D. Remedies in Bankruptcy for Mismanagement by Directors of a Debtor-in-Possession
Even so, there is an even more compelling reason why the State Suit should be prevented from going forward. As discussed above, the Bankruptcy Code provides for a supplemental scheme of governance over the estate during the period of reorganization. For example, the Code details authorization procedures for certain high risk transactions. See, e.g., 11 U.S.C. § 363 (use, sale, or lease of estate property), § 364 (obtaining credit post-petition). In addition, it provides all creditors and interest holders who will be impaired under the ultimate plan of reorganization with a right to vote on its acceptance or rejection. Id. §§ 1124, 1126.

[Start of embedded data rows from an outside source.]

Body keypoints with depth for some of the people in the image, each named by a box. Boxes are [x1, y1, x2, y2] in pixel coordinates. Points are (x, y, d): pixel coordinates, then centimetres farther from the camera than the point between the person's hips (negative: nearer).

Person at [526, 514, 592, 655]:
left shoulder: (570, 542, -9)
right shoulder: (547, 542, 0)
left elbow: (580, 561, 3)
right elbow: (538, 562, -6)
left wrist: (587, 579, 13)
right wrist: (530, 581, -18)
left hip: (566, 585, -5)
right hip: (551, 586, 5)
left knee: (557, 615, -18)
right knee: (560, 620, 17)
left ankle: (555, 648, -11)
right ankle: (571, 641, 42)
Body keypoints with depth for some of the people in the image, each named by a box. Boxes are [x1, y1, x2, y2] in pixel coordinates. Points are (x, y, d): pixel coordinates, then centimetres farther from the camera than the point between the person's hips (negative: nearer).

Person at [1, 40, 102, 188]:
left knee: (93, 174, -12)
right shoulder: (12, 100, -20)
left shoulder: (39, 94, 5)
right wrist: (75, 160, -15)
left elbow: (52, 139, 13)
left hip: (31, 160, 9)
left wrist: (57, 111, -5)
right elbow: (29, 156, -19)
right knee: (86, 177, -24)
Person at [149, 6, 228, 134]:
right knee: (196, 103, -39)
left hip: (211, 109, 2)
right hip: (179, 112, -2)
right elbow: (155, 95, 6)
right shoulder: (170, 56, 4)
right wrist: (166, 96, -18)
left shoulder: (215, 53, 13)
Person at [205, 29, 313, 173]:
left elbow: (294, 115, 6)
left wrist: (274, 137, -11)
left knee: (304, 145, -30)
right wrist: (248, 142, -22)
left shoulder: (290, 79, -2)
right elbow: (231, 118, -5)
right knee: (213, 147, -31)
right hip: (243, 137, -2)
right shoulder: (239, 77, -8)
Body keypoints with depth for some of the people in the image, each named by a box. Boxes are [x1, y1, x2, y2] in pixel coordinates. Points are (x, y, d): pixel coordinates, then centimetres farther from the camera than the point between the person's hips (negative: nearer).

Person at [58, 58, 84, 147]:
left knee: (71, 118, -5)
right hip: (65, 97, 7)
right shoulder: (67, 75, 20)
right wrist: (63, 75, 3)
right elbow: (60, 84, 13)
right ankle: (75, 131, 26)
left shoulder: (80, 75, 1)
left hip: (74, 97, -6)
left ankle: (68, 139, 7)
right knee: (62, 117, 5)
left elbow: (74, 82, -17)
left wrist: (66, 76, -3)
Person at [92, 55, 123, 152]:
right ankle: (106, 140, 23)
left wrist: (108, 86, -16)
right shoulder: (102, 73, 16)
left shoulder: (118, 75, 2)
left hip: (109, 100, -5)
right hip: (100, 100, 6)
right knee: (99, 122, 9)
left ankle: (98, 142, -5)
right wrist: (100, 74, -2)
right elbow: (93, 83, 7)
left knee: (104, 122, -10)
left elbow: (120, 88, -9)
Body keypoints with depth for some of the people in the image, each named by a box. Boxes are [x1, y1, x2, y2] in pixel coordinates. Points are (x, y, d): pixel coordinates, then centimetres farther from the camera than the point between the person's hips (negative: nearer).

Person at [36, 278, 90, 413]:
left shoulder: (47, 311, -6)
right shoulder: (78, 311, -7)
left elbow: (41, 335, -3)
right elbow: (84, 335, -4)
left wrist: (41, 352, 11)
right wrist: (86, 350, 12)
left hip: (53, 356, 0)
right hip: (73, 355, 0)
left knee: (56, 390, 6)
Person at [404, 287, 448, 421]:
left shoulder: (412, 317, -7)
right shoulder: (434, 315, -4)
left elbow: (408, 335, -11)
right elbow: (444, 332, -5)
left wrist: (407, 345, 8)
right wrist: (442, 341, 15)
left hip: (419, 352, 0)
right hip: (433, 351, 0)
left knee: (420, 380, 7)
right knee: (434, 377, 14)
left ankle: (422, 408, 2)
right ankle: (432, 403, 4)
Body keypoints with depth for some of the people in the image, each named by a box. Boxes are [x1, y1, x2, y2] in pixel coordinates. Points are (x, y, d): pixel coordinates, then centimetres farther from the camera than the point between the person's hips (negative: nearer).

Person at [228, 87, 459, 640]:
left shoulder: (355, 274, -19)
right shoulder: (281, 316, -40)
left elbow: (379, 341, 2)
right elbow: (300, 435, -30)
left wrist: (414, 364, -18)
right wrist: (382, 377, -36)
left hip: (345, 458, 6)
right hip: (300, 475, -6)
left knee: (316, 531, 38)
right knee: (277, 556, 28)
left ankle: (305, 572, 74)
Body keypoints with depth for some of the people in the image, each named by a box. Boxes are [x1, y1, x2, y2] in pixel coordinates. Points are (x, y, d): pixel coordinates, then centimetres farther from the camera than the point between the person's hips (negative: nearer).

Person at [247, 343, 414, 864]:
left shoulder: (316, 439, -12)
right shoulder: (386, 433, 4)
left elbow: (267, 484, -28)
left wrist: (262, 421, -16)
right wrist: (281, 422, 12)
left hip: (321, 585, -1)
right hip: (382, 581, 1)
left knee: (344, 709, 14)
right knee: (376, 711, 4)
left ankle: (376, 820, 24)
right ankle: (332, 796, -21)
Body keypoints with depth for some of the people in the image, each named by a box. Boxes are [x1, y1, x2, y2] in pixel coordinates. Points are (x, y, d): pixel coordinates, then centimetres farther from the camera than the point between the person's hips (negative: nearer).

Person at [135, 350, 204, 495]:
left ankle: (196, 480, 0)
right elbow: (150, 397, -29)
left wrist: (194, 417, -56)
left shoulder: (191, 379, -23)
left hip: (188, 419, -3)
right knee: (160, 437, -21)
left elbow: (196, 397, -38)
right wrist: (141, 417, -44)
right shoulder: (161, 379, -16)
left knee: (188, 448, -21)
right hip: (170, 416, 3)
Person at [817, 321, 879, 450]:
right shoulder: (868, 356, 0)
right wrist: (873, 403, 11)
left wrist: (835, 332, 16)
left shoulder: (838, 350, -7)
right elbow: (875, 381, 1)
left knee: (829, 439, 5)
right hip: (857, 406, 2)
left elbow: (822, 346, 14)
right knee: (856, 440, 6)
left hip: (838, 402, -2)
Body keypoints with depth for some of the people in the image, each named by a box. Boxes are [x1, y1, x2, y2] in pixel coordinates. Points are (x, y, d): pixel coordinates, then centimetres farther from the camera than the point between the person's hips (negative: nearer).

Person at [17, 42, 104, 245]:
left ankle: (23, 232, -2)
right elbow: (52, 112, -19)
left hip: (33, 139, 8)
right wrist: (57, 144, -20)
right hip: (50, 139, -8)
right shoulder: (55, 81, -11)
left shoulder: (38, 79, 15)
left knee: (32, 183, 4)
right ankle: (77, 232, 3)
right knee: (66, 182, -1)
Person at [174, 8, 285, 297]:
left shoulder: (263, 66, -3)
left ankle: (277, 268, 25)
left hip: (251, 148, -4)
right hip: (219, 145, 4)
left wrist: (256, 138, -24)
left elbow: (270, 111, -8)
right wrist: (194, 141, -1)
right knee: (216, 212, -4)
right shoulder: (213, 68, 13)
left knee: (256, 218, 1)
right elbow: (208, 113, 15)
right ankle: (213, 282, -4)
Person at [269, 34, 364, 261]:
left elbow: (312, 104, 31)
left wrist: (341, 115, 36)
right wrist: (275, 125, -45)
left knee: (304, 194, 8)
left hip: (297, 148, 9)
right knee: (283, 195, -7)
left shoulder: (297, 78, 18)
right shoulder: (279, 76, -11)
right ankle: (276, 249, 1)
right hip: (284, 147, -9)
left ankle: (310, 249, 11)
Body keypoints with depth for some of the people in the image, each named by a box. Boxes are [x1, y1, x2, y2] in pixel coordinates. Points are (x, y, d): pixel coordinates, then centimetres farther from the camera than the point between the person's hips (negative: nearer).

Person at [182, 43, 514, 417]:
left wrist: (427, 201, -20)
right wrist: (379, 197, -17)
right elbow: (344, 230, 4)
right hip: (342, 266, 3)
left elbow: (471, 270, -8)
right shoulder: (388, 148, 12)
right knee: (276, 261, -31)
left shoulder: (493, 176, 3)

More importantly, and in the context of this lawsuit, the Code provides creditors and equity holders with specific remedies in the event of director malfeasance during the course of bankruptcy. Shareholders may seek to replace the Debtor-in-Possession with an independent trustee or examiner. Id. § 1104. Much like a derivative suit, creditors' and equity holders' committees may obtain standing to pursue a cause of action for breach of fiduciary duty on behalf of a debtor where a colorable claim exists which the debtor has refused to assert. See Louisiana World Exposition, 858 F.2d at 247; E.F. Hutton, 103 B.R. at 813. Shareholders may also seek subordination of a director's claim against the estate. 11 U.S.C. § 510(c). Where matters appear incapable of remedy under Chapter 11, conversion to Chapter 7 liquidation is a possibility. Id. § 1112(b). Finally, shareholders may object to confirmation of the plan of reorganization on the basis of improper dilution of shareholder voting power, entrenchment and/or improper enrichment of the debtor's directors. See id. § 1129(a)(3), (b). Consequently, while state law standards continue to apply to post-petition fiduciary obligations, the rights and remedies of aggrieved shareholders and creditors during the post-petition/pre-confirmation period are regulated by the Bankruptcy Code which controls state law pursuant to the Supremacy Clause of the United States Constitution. U.S. Const. art. VI.
Congress intended to set in place a complete scheme for successful reorganization. To allow state law to control governance of a Chapter 11 debtor during this time frame would be to enable disgruntled shareholders to delay, and possibly short-circuit, the reorganization policy set forth in the Bankruptcy Code. No equity holders' committee sought the appointment of a trustee in the NCS bankruptcy; nor did one seek conversion of the case. Furthermore, it does not appear that a demand was ever levied upon NCS, as Debtor-in-Possession, to pursue a cause of action against the Directors for breach of fiduciary duties. Finally, and most significantly, while it appears that the Defendants may have been part of an unofficial committee which objected to the plan, the order of confirmation was never appealed by anyone. The order is final and res judicata shall apply. Consequently, the State Suit is an improper attempt to interfere with the confirmation order, reorganization process and plan of reorganization, and should be precluded from going forward as a matter of law.
V. ORDER
Accordingly, the Plaintiff's motion for summary judgment shall be GRANTED. Furthermore, the foregoing shall supplement this Court's Order of Summary Judgment signed October 29, 1993.